La deuxième erreur, selon moi, c'est de laisser croire que les Syriens pensaient, avant leur arrivée à Calais, que la Jungle était un endroit agréable, voire confortable, et sûr (d'ailleurs les enfants et les femmes ne sont-ils pas dans un endroit isolé des hommes ?). Sur base de quoi ? Aucune télévision au monde n'a jamais présenté la Jungle comme un camp de vacances, et aucun Syrien n'est là de gaieté de coeur (comme on dit chez moi). Il n'y a pas de phénomène d'appel d'air. Arrêtons avec ces formules tout faites qui ne veulent rien dire.

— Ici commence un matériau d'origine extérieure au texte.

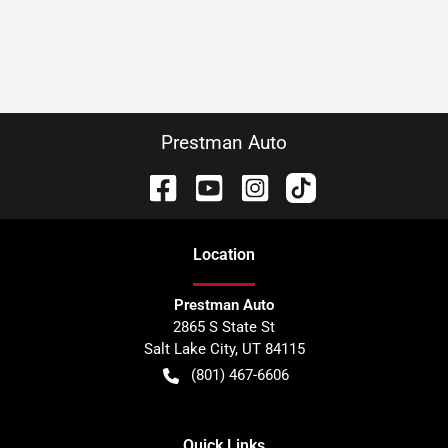
Prestman Auto
Location
Prestman Auto
2865 S State St
Salt Lake City
,
UT
84115
(801) 467-6606
Quick Links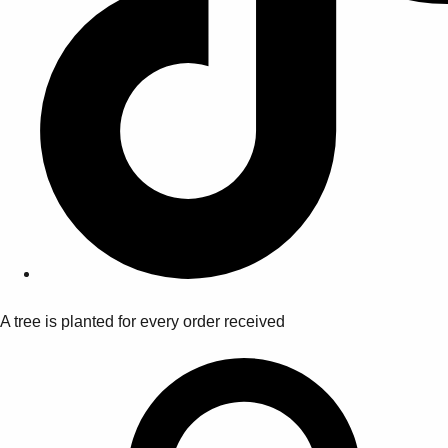
A tree is planted for every order received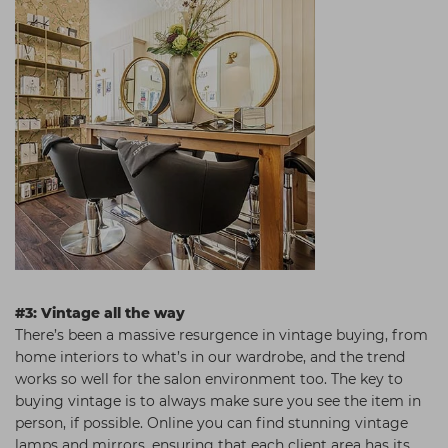
#3: Vintage all the way
There’s been a massive resurgence in vintage buying, from
home interiors to what’s in our wardrobe, and the trend
works so well for the salon environment too. The key to
buying vintage is to always make sure you see the item in
person, if possible. Online you can find stunning vintage
lamps and mirrors, ensuring that each client area has its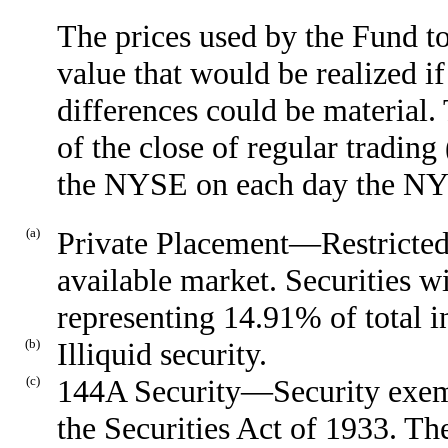
The prices used by the Fund to
value that would be realized if
differences could be material
of the close of regular tradin
the NYSE on each day the NYS
(a)
Private Placement—Restricted 
available market. Securities w
representing 14.91% of total i
(b)
Illiquid security.
(c)
144A Security—Security exemp
the Securities Act of 1933. Th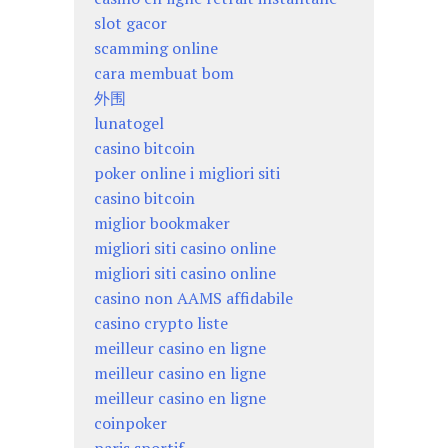
slot gacor
scamming online
cara membuat bom
外围
lunatogel
casino bitcoin
poker online i migliori siti
casino bitcoin
miglior bookmaker
migliori siti casino online
migliori siti casino online
casino non AAMS affidabile
casino crypto liste
meilleur casino en ligne
meilleur casino en ligne
meilleur casino en ligne
coinpoker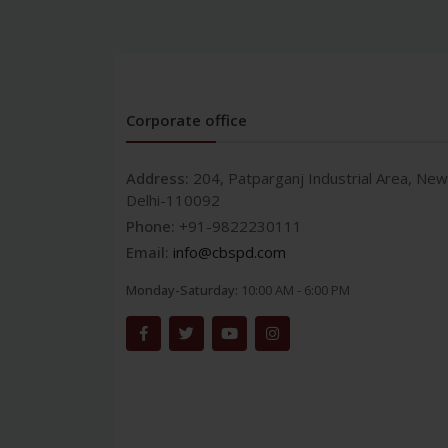
Corporate office
Address:
204, Patparganj Industrial Area, New
Delhi-110092
Phone:
+91-9822230111
Email:
info@cbspd.com
Monday-Saturday:
10:00 AM - 6:00 PM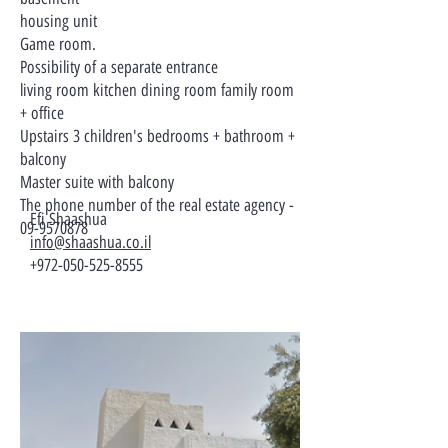
housing unit
Game room.
Possibility of a separate entrance
living room kitchen dining room family room
+ office
Upstairs 3 children's bedrooms + bathroom +
balcony
Master suite with balcony
The phone number of the real estate agency -
Efi Shaashua
09-9570878
info@shaashua.co.il
+972-050-525-8555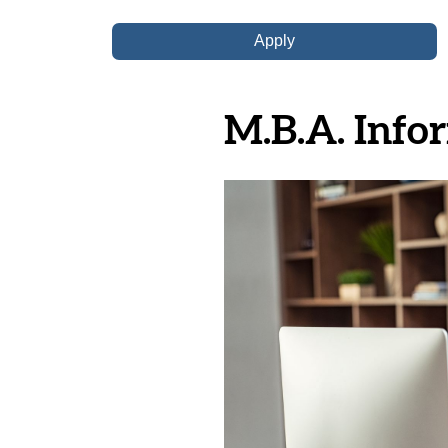
M.B.A. Infor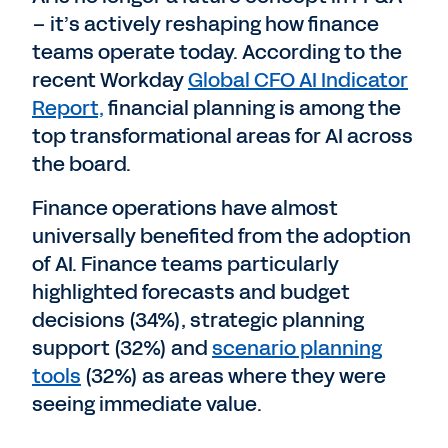
– it’s actively reshaping how finance
teams operate today. According to the
recent Workday
Global CFO AI Indicator
Report,
financial planning is among the
top transformational areas for AI across
the board.
Finance operations have almost
universally benefited from the adoption
of AI. Finance teams particularly
highlighted forecasts and budget
decisions (34%), strategic planning
support (32%) and
scenario planning
tools
(32%) as areas where they were
seeing immediate value.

Voilà pour le fond. La forme maintenant : pur style polar, je dirai. Beaucoup de dialogues dans un style direct, percutant et qui m'ont fait penser aux grands films français (j'entendais presque Gabin et Ventura parfois). Beaucoup d'actions, et du suspense. Et une image magnifique que je retiendrai longtemps, je crois, celle de cette fête foraine poussée « de nulle part, entre les docks et un parking […]. Un stand de confiserie, une dizaine de manèges en marche, toute musique dehors, couleurs flashy et lumières vives. Mais les allées étaient totalement vides et l'absence des cris de joie d'enfants lui donnaient un aspect inquiétant, comme une petite ville fantôme qui organiserait tous les jours une bringue à laquelle personne ne viendrait jamais. »

IL FAUT LIRE « ENTRE DEUX MONDES » car la jungle, c'est la honte de la France et de la Belgique, c'est la honte de l'Europe. Il est temps, grand temps que toute l'Europe ouvre les yeux et se montre digne de ses valeurs fondatrices.